Rows of brass band musicians are followed by four models in sky-high heels. Together they lead an elated crowd to the Modekwartier to jointly open the night of fashion. Until midnight, all studios and shops are open and it's party time in Klarendal.

'The crazier the better!'

Maaike, Els, Fien (the dog) and Esther

Maaike, Els, Esther and dog Fien make a striking appearance in the parade with cardboard signs around their necks. With their graphic design studio Paradise They represent the piece of design in the Night of Fashion. For the night, they make a photobooth, everyone there can have their picture taken with as muscular a torso as Els. When I ask the ladies what the festival trend is, they say: 'The crazier the better!' They certainly live up to that themselves.

'For today, I am a mannequin'

Claudia, Hanneke and Jörgen

Hanneke Janssen is also walking along: 'For today, I am a mannequin.' She is dressed in a dress by Clau-D and is joined by her husband Jörgen and dress designer Claudia Träumer. Hanneke's husband Jörgen looks equally finely styled. When I ask if he too Clau-D wears. He sighs, "Unfortunately, but if there is a men's line, I will be the first to buy something! Hanneke will be on the outdoor catwalk in front of Claudia's shop tonight, sharing the stage with two ladies from Studio Bolder.
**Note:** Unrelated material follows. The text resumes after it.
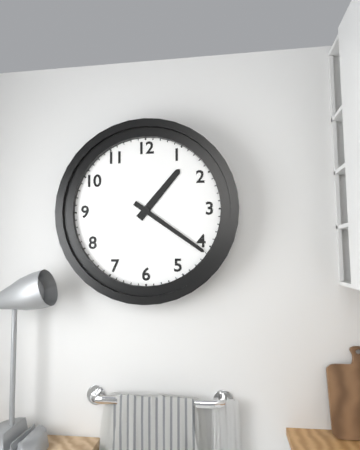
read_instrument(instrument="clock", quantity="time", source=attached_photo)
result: 1:21
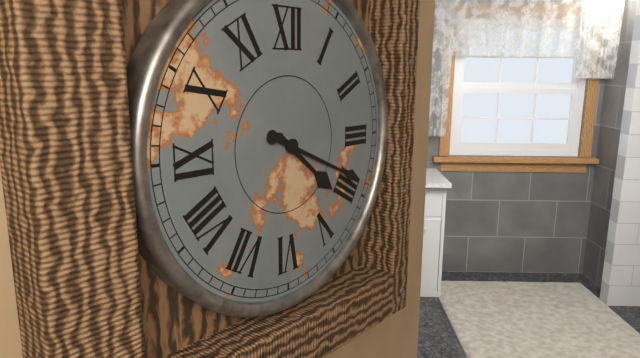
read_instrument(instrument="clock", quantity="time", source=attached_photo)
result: 4:19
With so many small fashion shops next to each other, you would expect competition, but nothing could be further from the truth. Claudia explains that Studio Bolder no longer has his own working space: 'I say, "I have plenty of space. Then come to my place anyway."'

'Models walk through partying, beer-drinking crowds in Haute Couture'

Photo: Lies Mensink

As the night progresses, the streets in Klarendal fill up and the festival feeling is omnipresent. The promoted sustainability seems a bit far-fetched with all the plastic beer cups, but perhaps a designer will sweep them up to make a nice new plastic skirt.

It is not only designers who collaborate with each other on the night of fashion. The whole neighbourhood helps out: residents sell muffins on the street, play ball games and there is a local cover band on every street corner. Just a few metres away, the Elite models prepared for a final catwalk. The models walk their haute couture through the partying, beer-drinking crowd.

They seem like completely different worlds, but in the Fashion Quarter they mix perfectly.